CTS 1.3.1 comes with two DDL files: one for Cloudscape and another one
for Oracle. I used the Cloudscape file and had to make the following
substitutions to make the "initdb" script succeeed when run against
PosgtreSQL:
TINYINT --> SMALLINT
LONGINT --> BIGINT
LONG VARCHAR --> TEXT
Long varbinary --> BYTEA
One problem that is common to both CTS 1.2.1 and CTS 1.3.1 is the
current backend's inability to support denormal floating point values.
As I mentioned in
http://archives.postgresql.org/pgsql-jdbc/2004-11/msg00137.php
the following currently fails
| DB1=> create table Real_Tab (MAX_VAL REAL, MIN_VAL REAL,NULL_VAL REAL);
| CREATE TABLE
| DB1=> insert into Real_Tab values(3.4E38,1.4E-45, null);
| ERROR: Bad float4 input format -- underflow
The magic numbers 3.4E38 and 1.4E-45 are java.lang.Float.MAX_FALUE and
java.lang.Float.MIN_VALUE. The backend currently only supports a
narrower (normalized) range:
http://www.postgresql.org/docs/7.4/interactive/datatype.html#DATATYPE-FLOAT
On most platforms, the real type has a range of at least 1E-37 to
1E+37 with a precision of at least 6 decimal digits.

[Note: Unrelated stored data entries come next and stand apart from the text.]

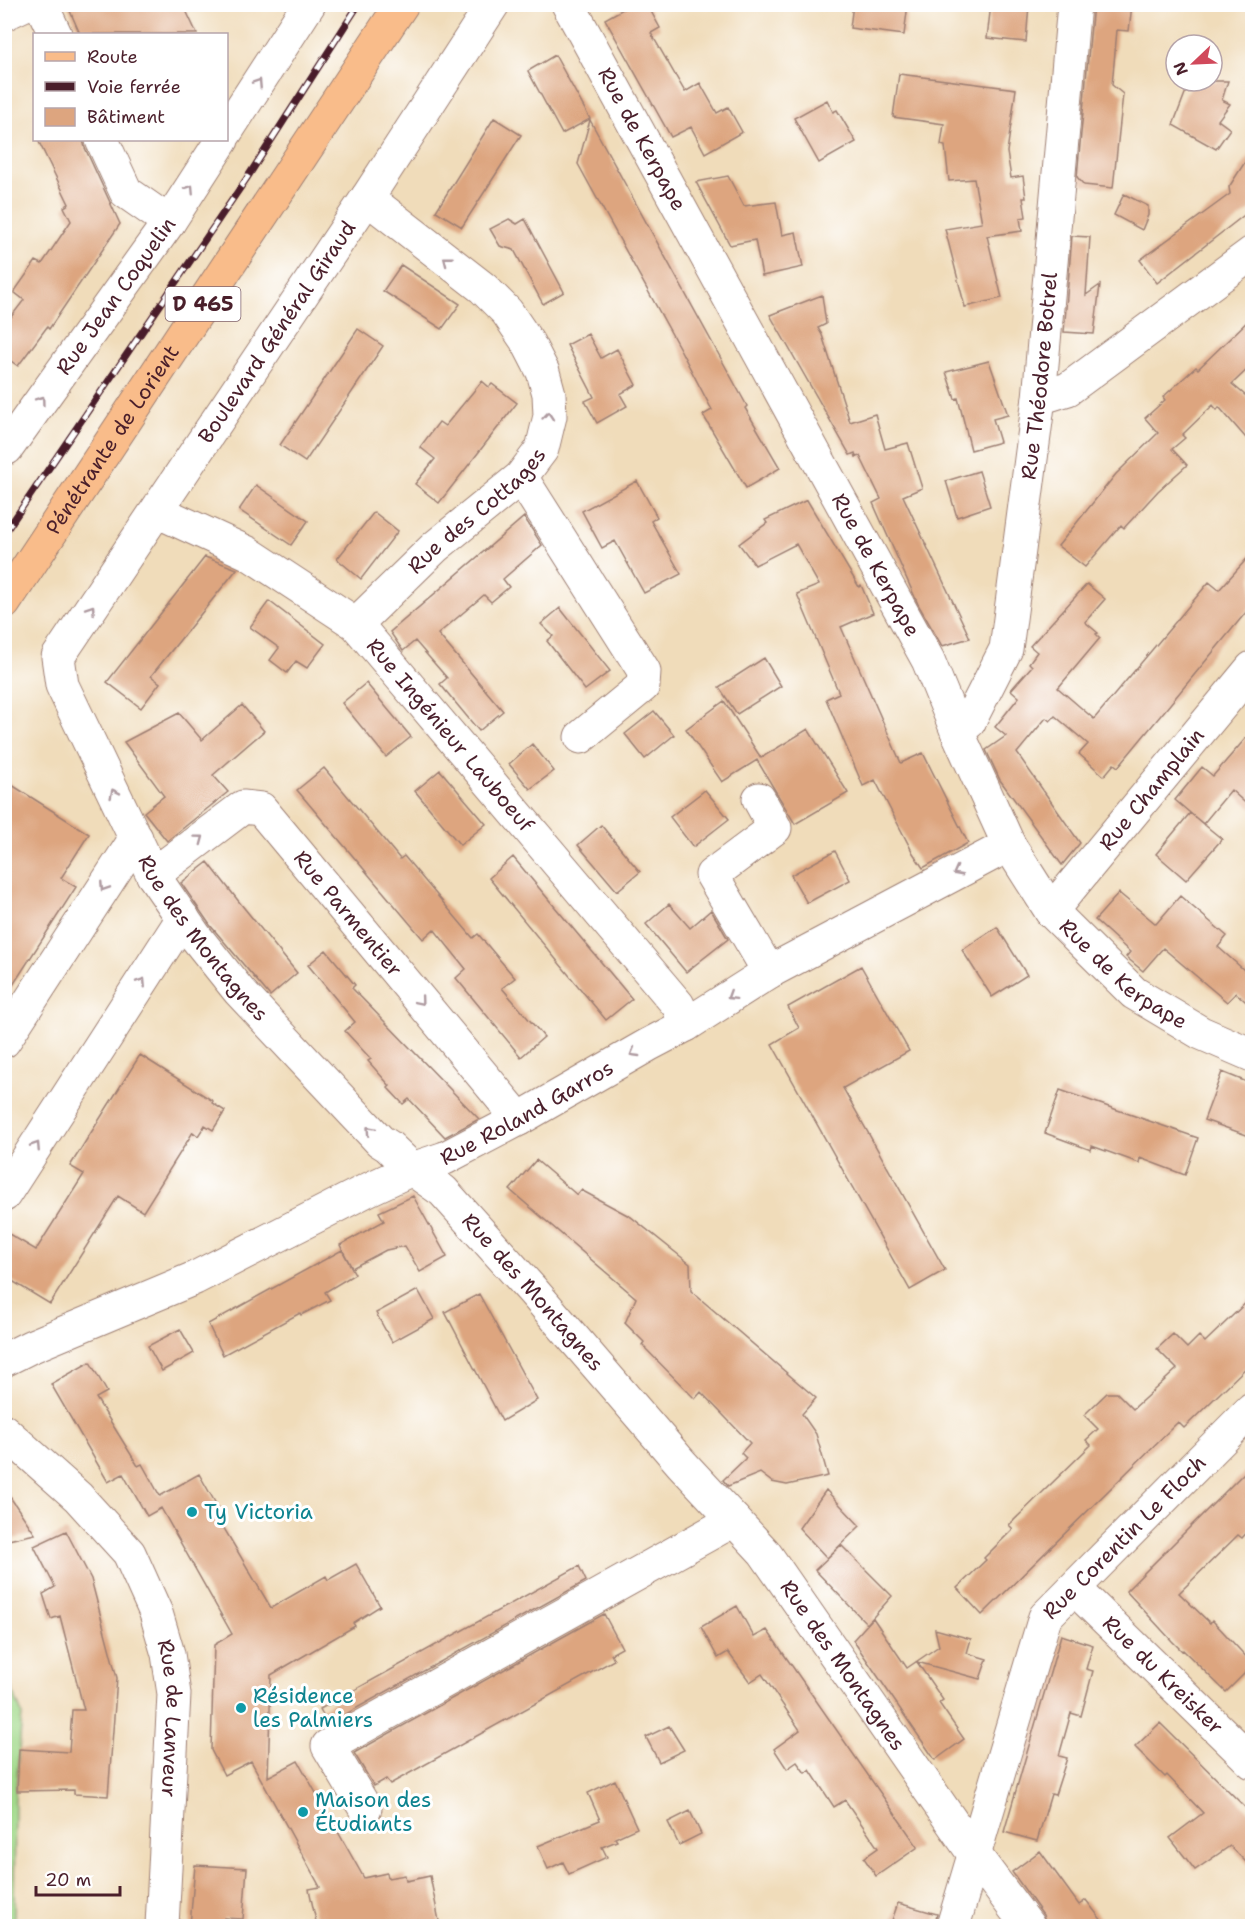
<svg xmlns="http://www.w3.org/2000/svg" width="1257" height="1931" font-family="'Shantell Sans',sans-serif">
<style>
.green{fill:#a3da8c;stroke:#767c5c;stroke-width:1.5}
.building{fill:#dda57f}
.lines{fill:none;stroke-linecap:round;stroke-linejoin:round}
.minor-casing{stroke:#9d7e72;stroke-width:35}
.major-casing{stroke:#9d7e72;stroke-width:35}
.minor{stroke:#fff;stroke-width:33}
.major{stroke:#f9bc8a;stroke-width:33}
.rail-casing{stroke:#4a1f2b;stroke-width:7}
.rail{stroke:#fff;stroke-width:4.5;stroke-dasharray:14;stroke-linecap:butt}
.oneway{stroke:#ae9aa0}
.culture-dot{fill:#0f9aa8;stroke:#fff;stroke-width:2}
.labels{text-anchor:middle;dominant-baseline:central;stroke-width:6;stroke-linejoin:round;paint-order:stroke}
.shield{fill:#fff;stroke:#80626b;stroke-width:1.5}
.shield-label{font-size:20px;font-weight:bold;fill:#4a1f2b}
.street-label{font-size:21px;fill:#4a1f2b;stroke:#fff}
.culture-label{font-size:21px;fill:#0d838f;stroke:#fff;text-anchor:start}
</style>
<rect width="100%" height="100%" fill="#fff"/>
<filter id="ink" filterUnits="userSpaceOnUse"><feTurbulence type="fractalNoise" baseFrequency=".0167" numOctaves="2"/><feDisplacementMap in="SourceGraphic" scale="12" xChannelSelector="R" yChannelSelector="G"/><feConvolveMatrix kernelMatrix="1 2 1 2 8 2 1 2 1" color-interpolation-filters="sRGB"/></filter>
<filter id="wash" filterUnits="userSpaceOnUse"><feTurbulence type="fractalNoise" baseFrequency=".008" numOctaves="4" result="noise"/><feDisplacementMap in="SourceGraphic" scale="24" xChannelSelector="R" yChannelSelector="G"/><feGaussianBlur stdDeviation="1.35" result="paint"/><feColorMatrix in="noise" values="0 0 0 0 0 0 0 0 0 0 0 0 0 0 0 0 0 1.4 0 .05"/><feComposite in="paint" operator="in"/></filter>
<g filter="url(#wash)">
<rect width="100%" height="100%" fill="#f0dcba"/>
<path class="green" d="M4,1670L22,1714L15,1799L14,1926H4Z"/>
<g id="blocks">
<path class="building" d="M67,4H183L197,34H80Z
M632,4H647L660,28L651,33L685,92L700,83L717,113L728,107L742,132L705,153L691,127L671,137L605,19Z
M853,4H908L904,35L850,28Z
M991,4H1029L1026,42L987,38Z
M1093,4H1132L1129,31L1117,30L1112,85L1123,94L1113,188L1084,185L1077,177Z
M555,55L590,119L562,134L528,71Z
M899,74L1016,89L1007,152L1011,178L1023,176L1026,198H1023L1026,217L1020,218L1022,231L987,236L1002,298L965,307L945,229L982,223L974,179L949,181L945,146L941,145L944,124L893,117Z
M1192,81H1228L1222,100L1230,104L1218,120L1230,129L1216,149L1173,125L1186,91L1188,92Z
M827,100L833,112L837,110L856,142L819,163L794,118Z
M494,118L521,135L462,227L436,211Z
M590,120L747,406L745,408L780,468L746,488L703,415L712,410L680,349L578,164Z
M38,140H83L85,148L120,224L49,329L47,327L18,366L4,356V326L24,300L14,292L36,261L42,264L71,221L64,207L69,204Z
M1252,151V209L1157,283L1140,260L1230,194L1229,187Z
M728,176L744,206L776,202L782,235L796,232L803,267L762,276L755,240L730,245L696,182Z
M1124,194L1148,206V215L1142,230L1114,215Z
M509,219L517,224L525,219L564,292L543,304L514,250L500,246L490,229Z
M1072,236L1090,237L1086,295L1100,285L1094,334L1064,332Z
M401,265L460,304L442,329L383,291Z
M822,295L826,324L818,328L822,335L850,422L875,414L885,449L908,443L922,488L903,496L970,638L942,646L918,604L873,503L881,499L860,456L856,457L855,453L850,455L770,315Z
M1252,317V365L1232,384L1252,401V445L1219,407L1217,410L1213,405L1182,435L1185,438L1172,449L1187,465L1158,491L1124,528L1121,525L1085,567L1058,546L1116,474L1158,433L1145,418L1165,400L1163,397L1196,367L1198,369Z
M358,329L383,346L305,462L280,445Z
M588,334L601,358L617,349L636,385L620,394L627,406L597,423L585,401L594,397L567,345Z
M989,361L1008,415L993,419L1000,442L971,450L958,398L955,399L946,372Z
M482,381L489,387L492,384L517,403L439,503L415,484L435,459L420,447L439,422L445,426Z
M979,471L990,506L957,517L946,481Z
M637,481L657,517L651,521L681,574L644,593L615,541L602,548L582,511Z
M256,485L308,521L291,545L239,510Z
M807,500L859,587L861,585L873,613L841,627L901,763L923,753L968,843L923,868L913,853L875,780L863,786L826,699L839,693L797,594L819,585L796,544L755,565L739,544L767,523L765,520Z
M374,512L398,531L361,579L337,559Z
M524,517L542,545L503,579L509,587L491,602L484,595L438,634L503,711L479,731L440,684L447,678L415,641L403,651L390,632Z
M1252,553V605L1118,767L1114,764L1104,776L1079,754L1088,744L1055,716L1050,721L1046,718L1017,753L1080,843L1062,865L1000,780L986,750L1006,736L995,727L1019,697L1011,690L1032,666L1029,663L1037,652L1030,646L1087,584L1105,599L1085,622L1098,633L1096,634L1100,638L1058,688L1094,719L1209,582L1219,590Z
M205,557L237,569L151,676L160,683L141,708L107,682Z
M269,601L325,644L307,668L296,661L287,673L270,660L279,648L250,627Z
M560,608L610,671L585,690L547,641L553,636L541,624Z
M764,658L781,686L737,714L719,687Z
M366,683L411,737L386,757L342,703Z
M724,701L761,758L808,729L848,793L795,824L757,760L722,782L686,729Z
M242,705L264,731L213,775L228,792L167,841L144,812L164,796L124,742L179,713L202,740Z
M654,711L674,735L645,759L625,734Z
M1252,731V809L1231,790L1203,824L1175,800L1202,767L1213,776Z
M532,744L554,771L530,789L509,764Z
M324,768L400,859L404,856L473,938L478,934L515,978L502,988L544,1037L521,1057L456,978L466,969L434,929L423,939L297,790Z
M440,770L486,824L460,845L415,791Z
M4,780L89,834L61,878L76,887L4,999Z
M705,790L729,819L693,847L670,817Z
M1190,813L1222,839L1186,880L1156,854Z
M601,825L640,872L617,891L578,845Z
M835,851L850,880L807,903L791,875Z
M513,857L632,999L606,1020L489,878Z
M208,862L240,903L297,973L270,996L210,925L181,883Z
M1119,893L1156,924L1180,896L1227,936L1218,947L1252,977V1007L1236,993L1227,1002L1163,948L1143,971L1126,957L1130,952L1095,920Z
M669,904L690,928L711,910L728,939L686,972L646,924Z
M997,927L1027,975L992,997L962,950Z
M326,950L355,985L352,988L479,1119L445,1137L409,1099L403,1104L388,1088L390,1086L368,1061L371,1059L345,1031L355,1022L308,965Z
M861,966L909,1051L843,1088L945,1270L910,1290L772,1044L799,1028L788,1007Z
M140,1055L213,1101L212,1103L225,1111L213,1130L205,1125L198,1136L193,1132L143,1212L118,1196L50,1304L4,1276V1231L36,1250L84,1174L70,1166Z
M1222,1072L1252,1084V1137L1204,1120Z
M1060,1090L1198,1138L1185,1175L1140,1158L1139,1163L1092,1146L1091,1150L1045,1133Z
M536,1160L577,1195L581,1190L631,1217L690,1264L691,1291L816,1398L802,1414L816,1434L828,1476L787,1485L772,1482L760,1473L728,1486L723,1480L746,1458L741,1453L750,1443L701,1392L695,1399L642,1345L644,1342L625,1323L636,1298L510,1190Z
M413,1196L447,1257L420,1272L405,1246L386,1250L352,1268L340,1245L384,1221L379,1212Z
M342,1250L355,1274L325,1292L330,1300L301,1315L300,1313L223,1355L208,1324Z
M418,1290L434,1319L392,1342L376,1313Z
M479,1294L537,1400L502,1421L445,1312Z
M1252,1297V1362L1184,1428L1178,1422L982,1615L957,1588L986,1560L984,1558L1013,1529L1009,1525L1091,1445L1086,1440L1098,1429L1084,1415L1107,1393H1117L1133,1409L1177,1369L1157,1349L1173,1334L1187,1348L1199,1336L1205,1342Z
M180,1329L194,1353L162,1371L148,1346Z
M90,1362L107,1392L96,1398L138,1466L142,1464L160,1496L199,1474L220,1511L215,1513L271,1608L326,1576L328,1580L356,1564L380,1606L353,1623L355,1626L271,1675L268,1777L298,1761L364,1878L387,1873L388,1878L405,1875L406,1881L430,1876L440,1926H317L309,1889L320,1887L251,1761L224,1775L211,1750L214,1645L232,1634L161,1508L147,1516L123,1474L108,1482L51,1384Z
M1252,1465V1527L1242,1538L1238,1535L1179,1593L1210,1623L1212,1620L1252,1663V1666L1226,1692L1183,1650L1182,1651L1172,1641L1126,1591Z
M4,1488L35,1534L4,1541Z
M826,1490L860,1526L827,1558L799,1528Z
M66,1531L91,1579L117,1678L108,1796L74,1794V1790L17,1791L19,1749L69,1752L72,1710H84L60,1616L51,1619L43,1594L55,1587L34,1546Z
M841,1545L892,1596L867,1624L815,1570Z
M579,1566L586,1581L328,1724L320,1709Z
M737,1606L754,1637L767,1630L918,1847L876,1876L864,1858L878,1848L845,1800L834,1807L810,1770L805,1773L797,1762L787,1769L774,1749L800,1730L762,1674L750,1682L728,1652L718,1658L701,1627Z
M604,1614L622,1648L611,1654L614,1660L390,1784L386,1779L374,1786L354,1753Z
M873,1618L907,1668L939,1646L935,1629L971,1639L967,1653L987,1659L980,1679L917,1662L943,1700L939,1703L964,1739L935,1760L853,1640Z
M1061,1635L1093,1645L1086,1669L1093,1671L1081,1716L1071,1713L1059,1756L1067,1758L1055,1795L1051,1794L1037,1841L1004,1832Z
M1160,1723L1252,1814V1868L1230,1846L1195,1870L1170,1838L1203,1813L1167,1775L1165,1777L1135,1747Z
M669,1726L684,1750L659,1762L646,1737Z
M615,1780L637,1828L615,1838L617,1841L602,1847L607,1857L569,1874L563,1862L548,1869L538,1846L600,1820L588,1793Z
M690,1811L701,1834L679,1845L668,1822Z
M1040,1851L1079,1905L1086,1900L1106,1926H1046L1043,1915L1012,1872Z
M195,1865L247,1868L243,1919L224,1918L223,1926H190Z
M898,1903L937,1914L935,1926H890Z"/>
</g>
</g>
<g filter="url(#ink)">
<use href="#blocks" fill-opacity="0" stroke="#9d7e72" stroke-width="1.5"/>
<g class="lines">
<g class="minor-casing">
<g id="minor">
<path d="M41,4L55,34"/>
<path id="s1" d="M493,4L367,198L58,657L62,685L153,875L195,936L239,991L380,1141L388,1146L412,1169L443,1191L532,1290L681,1463L764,1552L974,1854L1028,1926"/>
<path id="s2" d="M568,4L928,660L957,731L1009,845L1051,911L1134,993L1201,1033L1252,1055"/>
<path d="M4,14L25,4"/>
<path d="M226,132L309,4"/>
<path d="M102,140L126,192L169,222"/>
<path d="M1039,398L1068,389L1252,253"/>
<path id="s3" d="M4,448H7L169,222L222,140"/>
<path d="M521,477L644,671L643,686L581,737"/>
<path id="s4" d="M157,511L248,553L356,624L678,1005L686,1025"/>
<path id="s5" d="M356,624L435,547L521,477L542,449L550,416L549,394L543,372L528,343L507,312L483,288L367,198"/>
<path id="s6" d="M957,731L969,722L1006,649L1039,398L1074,4"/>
<path d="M759,799L775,828L712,875L769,972"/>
<path id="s7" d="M153,875L243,807L261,809L519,1119"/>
<path id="s8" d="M1051,911L1252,668"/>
<path d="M4,1041L136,838"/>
<path d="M4,1195L183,918"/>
<path id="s9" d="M4,1360L30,1347L195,1278L367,1190L412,1169L445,1158L519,1119L648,1045L686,1025L769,972L1009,845"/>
<path id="s10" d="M4,1431L78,1497L129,1553L156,1613L168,1654L174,1694L162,1926"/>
<path id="s11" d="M1075,1589L1252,1762"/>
<path d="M365,1808L328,1746L734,1520"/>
<path id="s12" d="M953,1926L1045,1617L1252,1409"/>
</g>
</g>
<g class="major-casing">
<g id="major">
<path id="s13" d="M4,603L402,4"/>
</g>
</g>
<use href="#minor" class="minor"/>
<use href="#major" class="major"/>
<g class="rail-casing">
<path id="rail" d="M4,534L247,178L359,4"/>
</g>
<use href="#rail" class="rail"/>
</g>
<defs><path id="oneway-chevron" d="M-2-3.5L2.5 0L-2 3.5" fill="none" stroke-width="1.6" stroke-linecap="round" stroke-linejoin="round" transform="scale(1.5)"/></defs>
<g class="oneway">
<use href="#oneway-chevron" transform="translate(258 83) rotate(-57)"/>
<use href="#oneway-chevron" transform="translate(190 189) rotate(-57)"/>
<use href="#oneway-chevron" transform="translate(447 260) rotate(-142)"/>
<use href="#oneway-chevron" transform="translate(41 400) rotate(-54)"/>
<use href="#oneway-chevron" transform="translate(548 416) rotate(-85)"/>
<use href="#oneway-chevron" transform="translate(91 609) rotate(-56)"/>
<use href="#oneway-chevron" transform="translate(114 793) rotate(-116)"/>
<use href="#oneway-chevron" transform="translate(200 839) rotate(-37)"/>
<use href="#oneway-chevron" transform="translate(957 872) rotate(152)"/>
<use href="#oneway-chevron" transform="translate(104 887) rotate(123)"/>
<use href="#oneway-chevron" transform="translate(142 982) rotate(-57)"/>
<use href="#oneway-chevron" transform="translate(731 996) rotate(148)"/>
<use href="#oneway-chevron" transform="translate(420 1001) rotate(50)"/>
<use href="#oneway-chevron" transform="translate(634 1053) rotate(150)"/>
<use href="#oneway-chevron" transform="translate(370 1130) rotate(-133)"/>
<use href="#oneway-chevron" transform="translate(36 1146) rotate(-57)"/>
</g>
</g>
<g class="culture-dot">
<circle cx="192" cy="1512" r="6"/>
<circle cx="241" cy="1708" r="6"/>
<circle cx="303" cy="1812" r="6"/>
</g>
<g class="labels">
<rect class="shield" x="165.5" y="287" width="75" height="34" rx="4.5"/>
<g class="shield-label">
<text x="203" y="304">D 465</text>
</g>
<g class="street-label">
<text stroke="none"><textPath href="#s2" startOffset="154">Rue de Kerpape</textPath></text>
<text stroke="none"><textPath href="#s3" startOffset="190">Rue Jean Coquelin</textPath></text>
<text transform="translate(277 332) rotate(-56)">Boulevard Général Giraud</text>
<text stroke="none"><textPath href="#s6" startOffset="372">Rue Théodore Botrel</textPath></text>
<text stroke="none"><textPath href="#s13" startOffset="196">Pénétrante de Lorient</textPath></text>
<text stroke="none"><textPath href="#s5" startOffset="166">Rue des Cottages</textPath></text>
<text stroke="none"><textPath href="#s2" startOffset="640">Rue de Kerpape</textPath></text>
<text stroke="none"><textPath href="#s4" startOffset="375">Rue Ingénieur Lauboeuf</textPath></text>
<text stroke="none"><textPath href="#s8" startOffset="158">Rue Champlain</textPath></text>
<text stroke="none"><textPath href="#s7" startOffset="267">Rue Parmentier</textPath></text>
<text stroke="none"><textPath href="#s1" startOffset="1104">Rue des Montagnes</textPath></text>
<text stroke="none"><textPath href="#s2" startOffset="1125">Rue de Kerpape</textPath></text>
<text stroke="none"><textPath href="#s9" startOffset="579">Rue Roland Garros</textPath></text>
<text stroke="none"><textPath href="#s1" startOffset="1590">Rue des Montagnes</textPath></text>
<text stroke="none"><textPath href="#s12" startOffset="435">Rue Corentin Le Floch</textPath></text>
<text stroke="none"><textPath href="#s1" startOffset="2076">Rue des Montagnes</textPath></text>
<text stroke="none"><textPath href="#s11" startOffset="123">Rue du Kreisker</textPath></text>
<text stroke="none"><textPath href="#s10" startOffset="348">Rue de Lanveur</textPath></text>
</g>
<g class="culture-label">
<text x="204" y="1512">Ty Victoria</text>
<text x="253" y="1696">Résidence<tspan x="253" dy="24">les Palmiers</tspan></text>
<text x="315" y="1800">Maison des<tspan x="315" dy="24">Étudiants</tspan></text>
</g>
</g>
<rect width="1257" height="1931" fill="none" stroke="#fff" stroke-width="24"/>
<rect x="33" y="33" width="195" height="108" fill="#ffffff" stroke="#b7a5aa" stroke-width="1.5"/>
<rect x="45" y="52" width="30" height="9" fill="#f9bc8a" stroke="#b7a5aa" stroke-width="1.5"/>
<text x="87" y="63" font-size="18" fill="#4a1f2b">Route</text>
<rect x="45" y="82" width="30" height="9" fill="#4a1f2b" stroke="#b7a5aa" stroke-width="1.5"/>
<text x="87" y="93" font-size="18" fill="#4a1f2b">Voie ferrée</text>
<rect x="45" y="108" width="30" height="18" fill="#dda57f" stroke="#b7a5aa" stroke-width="1.5"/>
<text x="87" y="123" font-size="18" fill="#4a1f2b">Bâtiment</text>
<g transform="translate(1194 63) rotate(247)"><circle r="28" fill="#ffffff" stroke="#b7a5aa" stroke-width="1.5"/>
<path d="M0-4.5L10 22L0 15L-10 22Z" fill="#d1495b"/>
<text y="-9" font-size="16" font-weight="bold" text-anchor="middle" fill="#4a1f2b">N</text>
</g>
<path d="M36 1886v9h84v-9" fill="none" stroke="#4a1f2b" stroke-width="3"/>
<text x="45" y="1886" font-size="18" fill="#4a1f2b" stroke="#ffffff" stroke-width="4.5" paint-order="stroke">20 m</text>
</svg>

To avoid getting gratuitous "float4 underflow" errors, I also made the
following change:
REAL --> DOUBLE PRECISION
Questions:
Do these numbers look about right?
Should I be using $CTS_HOME/bin/ctssql.ddl.cloudscape or
$CTS_HOME/bin/ctssql.ddl.oracle?
Dave, do you have a script for converting Oracle procedure
definitions into Postgres function definitions?